● DATA TO PROCESS:
========
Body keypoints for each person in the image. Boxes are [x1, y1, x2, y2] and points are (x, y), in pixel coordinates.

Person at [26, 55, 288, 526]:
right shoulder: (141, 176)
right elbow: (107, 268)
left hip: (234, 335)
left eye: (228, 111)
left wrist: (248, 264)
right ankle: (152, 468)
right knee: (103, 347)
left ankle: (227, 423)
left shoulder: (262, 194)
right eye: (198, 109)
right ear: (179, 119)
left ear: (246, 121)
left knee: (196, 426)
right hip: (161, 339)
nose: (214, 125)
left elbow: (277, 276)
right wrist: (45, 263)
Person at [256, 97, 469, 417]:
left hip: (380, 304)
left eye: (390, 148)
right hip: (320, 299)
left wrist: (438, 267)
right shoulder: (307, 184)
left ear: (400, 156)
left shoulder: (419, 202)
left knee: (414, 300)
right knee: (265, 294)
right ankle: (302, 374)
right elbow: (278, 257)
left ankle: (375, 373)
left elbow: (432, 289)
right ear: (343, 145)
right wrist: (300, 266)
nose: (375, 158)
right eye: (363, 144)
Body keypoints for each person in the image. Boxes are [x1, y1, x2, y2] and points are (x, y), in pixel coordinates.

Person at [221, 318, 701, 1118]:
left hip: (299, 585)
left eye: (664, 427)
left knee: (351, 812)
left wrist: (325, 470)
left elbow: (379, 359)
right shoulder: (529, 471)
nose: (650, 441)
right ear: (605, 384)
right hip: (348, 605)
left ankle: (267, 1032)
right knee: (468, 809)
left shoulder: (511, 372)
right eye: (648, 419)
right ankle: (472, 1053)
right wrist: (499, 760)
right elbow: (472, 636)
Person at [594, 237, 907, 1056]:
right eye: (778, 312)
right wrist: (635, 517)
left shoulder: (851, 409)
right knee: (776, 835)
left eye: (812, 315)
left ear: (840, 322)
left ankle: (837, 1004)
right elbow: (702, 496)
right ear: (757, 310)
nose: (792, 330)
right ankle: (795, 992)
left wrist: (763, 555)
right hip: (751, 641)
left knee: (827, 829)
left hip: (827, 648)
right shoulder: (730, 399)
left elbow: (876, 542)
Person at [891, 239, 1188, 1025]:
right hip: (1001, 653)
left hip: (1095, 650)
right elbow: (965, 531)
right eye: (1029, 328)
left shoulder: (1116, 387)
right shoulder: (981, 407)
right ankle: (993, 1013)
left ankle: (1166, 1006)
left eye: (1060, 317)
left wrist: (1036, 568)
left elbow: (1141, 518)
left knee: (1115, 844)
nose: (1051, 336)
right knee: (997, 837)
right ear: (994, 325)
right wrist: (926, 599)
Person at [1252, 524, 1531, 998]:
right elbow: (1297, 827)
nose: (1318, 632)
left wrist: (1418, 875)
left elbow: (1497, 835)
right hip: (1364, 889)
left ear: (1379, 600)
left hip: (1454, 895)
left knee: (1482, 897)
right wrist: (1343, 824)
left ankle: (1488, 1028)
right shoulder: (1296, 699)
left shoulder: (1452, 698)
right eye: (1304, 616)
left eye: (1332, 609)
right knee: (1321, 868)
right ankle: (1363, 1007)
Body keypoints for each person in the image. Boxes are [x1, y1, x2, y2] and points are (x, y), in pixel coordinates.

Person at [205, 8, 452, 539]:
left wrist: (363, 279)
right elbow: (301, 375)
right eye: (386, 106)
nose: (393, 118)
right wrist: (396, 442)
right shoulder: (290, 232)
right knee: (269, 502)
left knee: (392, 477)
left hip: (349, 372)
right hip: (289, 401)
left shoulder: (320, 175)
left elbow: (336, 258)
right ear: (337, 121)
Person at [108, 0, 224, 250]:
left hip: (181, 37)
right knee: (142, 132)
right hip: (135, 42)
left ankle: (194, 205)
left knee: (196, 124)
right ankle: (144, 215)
========
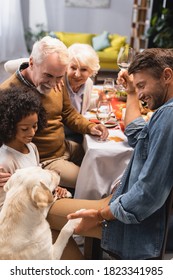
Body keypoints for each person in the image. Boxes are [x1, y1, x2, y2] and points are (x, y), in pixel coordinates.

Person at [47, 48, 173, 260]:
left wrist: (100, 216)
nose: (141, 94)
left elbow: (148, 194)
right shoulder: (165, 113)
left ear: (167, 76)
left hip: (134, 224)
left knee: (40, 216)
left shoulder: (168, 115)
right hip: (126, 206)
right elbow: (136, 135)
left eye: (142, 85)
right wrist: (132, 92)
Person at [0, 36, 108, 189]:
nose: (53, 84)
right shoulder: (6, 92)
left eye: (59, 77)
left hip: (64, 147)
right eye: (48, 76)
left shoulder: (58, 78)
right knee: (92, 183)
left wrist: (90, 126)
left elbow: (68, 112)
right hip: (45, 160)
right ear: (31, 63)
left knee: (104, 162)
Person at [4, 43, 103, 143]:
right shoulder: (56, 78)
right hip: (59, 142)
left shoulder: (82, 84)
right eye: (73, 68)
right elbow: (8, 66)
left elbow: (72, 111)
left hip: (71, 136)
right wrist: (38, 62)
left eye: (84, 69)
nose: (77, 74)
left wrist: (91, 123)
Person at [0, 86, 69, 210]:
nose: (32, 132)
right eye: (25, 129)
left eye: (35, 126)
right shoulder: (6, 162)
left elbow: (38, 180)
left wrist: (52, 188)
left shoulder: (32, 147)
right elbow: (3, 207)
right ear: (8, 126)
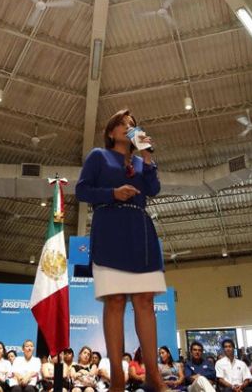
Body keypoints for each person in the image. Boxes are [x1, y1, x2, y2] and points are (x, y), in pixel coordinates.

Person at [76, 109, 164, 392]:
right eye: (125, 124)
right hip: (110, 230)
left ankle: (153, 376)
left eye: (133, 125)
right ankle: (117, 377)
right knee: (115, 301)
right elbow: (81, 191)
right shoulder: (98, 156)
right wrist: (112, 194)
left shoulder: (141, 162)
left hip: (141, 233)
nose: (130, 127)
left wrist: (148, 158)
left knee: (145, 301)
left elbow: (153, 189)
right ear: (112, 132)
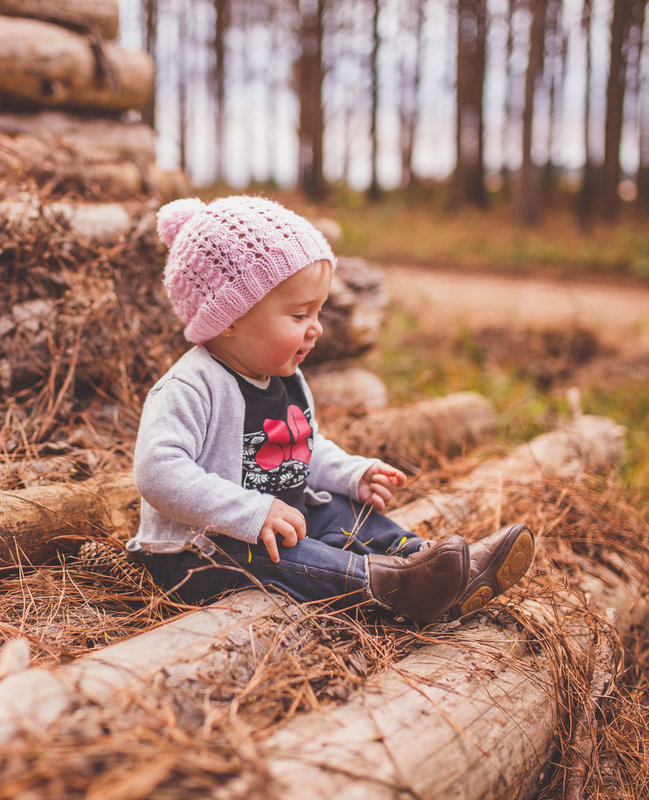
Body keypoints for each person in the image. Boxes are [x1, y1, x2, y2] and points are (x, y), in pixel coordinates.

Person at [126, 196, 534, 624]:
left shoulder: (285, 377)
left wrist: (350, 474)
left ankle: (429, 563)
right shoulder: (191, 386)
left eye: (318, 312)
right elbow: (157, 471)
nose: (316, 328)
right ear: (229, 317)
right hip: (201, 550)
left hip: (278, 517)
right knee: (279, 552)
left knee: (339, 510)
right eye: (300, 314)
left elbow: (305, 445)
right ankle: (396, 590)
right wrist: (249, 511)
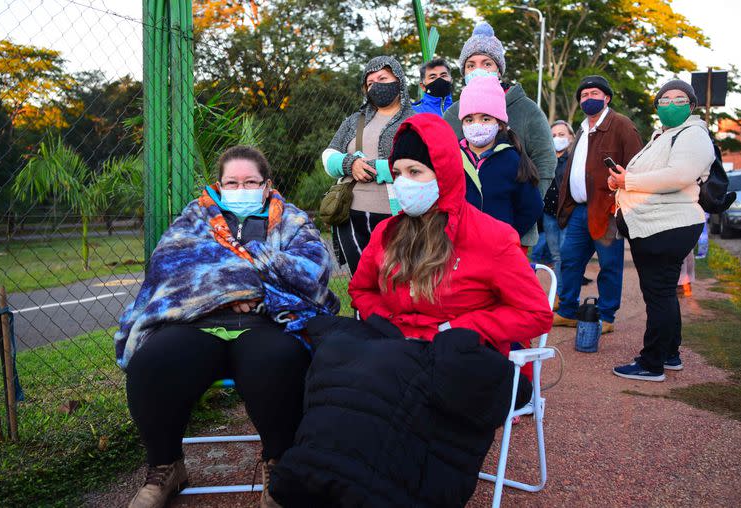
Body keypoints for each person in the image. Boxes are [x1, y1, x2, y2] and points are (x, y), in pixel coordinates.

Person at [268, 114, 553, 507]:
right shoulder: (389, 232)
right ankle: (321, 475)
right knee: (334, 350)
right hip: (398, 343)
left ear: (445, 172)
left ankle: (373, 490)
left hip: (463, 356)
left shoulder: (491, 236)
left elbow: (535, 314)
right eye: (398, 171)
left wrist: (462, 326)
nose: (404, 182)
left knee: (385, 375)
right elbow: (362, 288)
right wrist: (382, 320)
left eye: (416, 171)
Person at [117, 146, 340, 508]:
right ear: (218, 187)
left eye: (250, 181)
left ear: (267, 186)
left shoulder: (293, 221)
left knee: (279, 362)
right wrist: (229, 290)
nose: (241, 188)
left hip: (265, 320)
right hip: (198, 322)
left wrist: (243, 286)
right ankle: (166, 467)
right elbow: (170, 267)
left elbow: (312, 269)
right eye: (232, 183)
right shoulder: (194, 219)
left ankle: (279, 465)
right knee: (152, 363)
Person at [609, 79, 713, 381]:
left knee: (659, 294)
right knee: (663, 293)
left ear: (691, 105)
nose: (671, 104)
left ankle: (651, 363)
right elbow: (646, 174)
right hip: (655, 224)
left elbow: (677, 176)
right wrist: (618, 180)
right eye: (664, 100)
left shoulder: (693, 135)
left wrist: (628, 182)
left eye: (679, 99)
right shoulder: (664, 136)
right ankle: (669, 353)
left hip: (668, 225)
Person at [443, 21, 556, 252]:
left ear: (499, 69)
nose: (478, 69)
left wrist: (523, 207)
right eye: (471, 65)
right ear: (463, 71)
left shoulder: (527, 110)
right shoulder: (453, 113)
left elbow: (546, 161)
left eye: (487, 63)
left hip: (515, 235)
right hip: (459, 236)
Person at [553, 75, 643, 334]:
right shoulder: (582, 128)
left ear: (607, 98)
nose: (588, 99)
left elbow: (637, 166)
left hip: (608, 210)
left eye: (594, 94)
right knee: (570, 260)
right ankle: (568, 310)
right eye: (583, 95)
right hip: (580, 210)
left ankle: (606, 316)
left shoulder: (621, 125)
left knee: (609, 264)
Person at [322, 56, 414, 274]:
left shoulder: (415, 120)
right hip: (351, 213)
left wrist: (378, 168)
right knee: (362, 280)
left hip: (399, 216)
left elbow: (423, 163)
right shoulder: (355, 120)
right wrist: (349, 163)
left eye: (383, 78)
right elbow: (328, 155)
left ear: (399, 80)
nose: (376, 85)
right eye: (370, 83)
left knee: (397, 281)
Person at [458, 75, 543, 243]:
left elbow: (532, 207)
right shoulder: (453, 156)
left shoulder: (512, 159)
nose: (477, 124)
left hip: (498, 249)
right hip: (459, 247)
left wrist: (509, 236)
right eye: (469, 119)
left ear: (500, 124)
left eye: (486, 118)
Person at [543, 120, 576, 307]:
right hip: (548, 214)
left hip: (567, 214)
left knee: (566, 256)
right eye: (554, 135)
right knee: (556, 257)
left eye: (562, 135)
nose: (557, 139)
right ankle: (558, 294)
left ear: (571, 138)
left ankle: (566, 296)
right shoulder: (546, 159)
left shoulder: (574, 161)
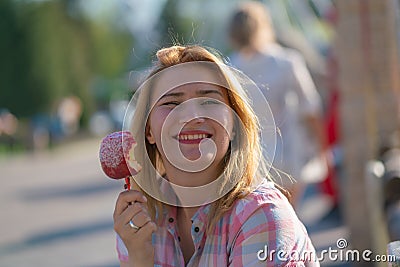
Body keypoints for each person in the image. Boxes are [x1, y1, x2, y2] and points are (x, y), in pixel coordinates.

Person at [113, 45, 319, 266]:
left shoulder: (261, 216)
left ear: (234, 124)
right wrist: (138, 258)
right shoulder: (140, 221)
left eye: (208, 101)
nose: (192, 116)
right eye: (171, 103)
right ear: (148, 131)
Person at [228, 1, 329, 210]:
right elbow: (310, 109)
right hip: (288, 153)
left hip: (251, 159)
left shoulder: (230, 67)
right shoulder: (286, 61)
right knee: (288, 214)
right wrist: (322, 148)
========
● DIRECTIONS:
Reproduce, exactly as they stand in the data above, the lines from the one that holds "right shoulder: (140, 221)" to the one that holds "right wrist: (322, 148)", inclusive.

● REPLY TO THE TASK:
right shoulder: (140, 221)
left eye: (208, 101)
nose: (192, 116)
right eye: (171, 103)
right ear: (148, 131)
Person at [228, 1, 329, 210]:
right elbow: (310, 109)
right hip: (288, 153)
left hip: (251, 159)
left shoulder: (230, 67)
right shoulder: (286, 61)
right knee: (288, 214)
right wrist: (322, 148)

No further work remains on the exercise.